With corporate social responsibility on the upswing, more and more companies are taking responsibility for the environmental and social effects of their business operations — and they aren’t doing it blindly. They are responding to the call from Americans who expect their employers to support nonprofit causes.

As Glassdoor reported in 2017, “Three-quarters (75 percent) of U.S. workers expect their employer to support groups and individuals in need in their respective communities, either through donations and/or volunteer efforts.”

Studies show that companies with volunteer programs see an improvement in their public image along with increased employee loyalty.

Employees who actively give back to their communities tend to experience a more profound level of commitment and attachment to their work plus stronger relationships with their peers and colleagues. They feel a sense of pride when they contribute to the causes they care about and are grateful to their employer for encouraging their involvement.

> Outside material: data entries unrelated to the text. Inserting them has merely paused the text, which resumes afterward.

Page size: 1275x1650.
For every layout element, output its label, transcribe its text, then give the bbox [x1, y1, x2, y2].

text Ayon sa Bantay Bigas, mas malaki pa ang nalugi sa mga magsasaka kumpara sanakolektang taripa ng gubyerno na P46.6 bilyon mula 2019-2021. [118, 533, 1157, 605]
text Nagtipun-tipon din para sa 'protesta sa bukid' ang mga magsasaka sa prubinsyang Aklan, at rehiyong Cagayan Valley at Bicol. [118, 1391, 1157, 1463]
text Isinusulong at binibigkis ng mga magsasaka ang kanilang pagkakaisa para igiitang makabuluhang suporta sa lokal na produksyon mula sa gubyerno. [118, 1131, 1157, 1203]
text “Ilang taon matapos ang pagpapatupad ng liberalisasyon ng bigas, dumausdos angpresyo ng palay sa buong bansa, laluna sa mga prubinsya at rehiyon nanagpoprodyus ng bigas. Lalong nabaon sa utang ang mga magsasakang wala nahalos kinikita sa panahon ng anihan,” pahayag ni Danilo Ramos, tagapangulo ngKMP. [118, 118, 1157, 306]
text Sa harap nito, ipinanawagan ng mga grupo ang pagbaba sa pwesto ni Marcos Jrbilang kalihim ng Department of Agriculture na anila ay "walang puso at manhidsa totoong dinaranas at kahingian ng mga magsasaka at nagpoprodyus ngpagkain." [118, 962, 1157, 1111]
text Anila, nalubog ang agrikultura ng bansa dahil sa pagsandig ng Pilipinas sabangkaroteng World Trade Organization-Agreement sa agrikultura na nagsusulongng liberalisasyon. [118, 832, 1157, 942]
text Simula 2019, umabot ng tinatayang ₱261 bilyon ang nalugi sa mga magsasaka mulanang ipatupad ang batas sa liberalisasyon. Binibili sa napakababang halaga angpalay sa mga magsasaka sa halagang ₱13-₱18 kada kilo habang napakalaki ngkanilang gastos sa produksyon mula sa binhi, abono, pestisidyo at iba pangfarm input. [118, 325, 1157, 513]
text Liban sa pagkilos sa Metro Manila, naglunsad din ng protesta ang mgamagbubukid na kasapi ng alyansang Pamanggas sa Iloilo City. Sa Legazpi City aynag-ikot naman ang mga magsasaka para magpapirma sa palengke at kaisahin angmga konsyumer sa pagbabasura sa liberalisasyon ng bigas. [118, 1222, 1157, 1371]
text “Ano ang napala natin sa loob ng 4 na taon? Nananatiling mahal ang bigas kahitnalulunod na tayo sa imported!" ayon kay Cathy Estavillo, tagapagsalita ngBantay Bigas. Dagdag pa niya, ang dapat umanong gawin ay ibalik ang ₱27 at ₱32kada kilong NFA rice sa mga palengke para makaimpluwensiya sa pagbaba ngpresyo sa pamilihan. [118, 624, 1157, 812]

How can I create a VTO policy?

Begin by determining which nonprofit groups you want to support. You can ask your management team to look into local charities to support or ask your employees to recommend some. Make a short list of eligible groups and vet them carefully to ensure they are legitimate.

For instance, if you have quite a few pet lovers on your team, you can offer them paid time off for volunteering at their local animal shelter. Other worthy causes may include helping communities impacted by disasters or those dedicated to improving the quality of life for people with special needs.

Make sure you outline what constitutes appropriate use of the VTO program and what doesn’t. For example, you might say that volunteering at a food bank is appropriate but volunteering for organizations that discriminate based on race, color, national origin and the like is not.

If you’re worried about cost, you’ll be relieved to know that VTO doesn’t require much of a financial investment. Typically, companies give one paid VTO day per year, though larger companies may provide more.

While not every employer needs to offer VTO, it’s something to consider if you have employees who are active in their communities.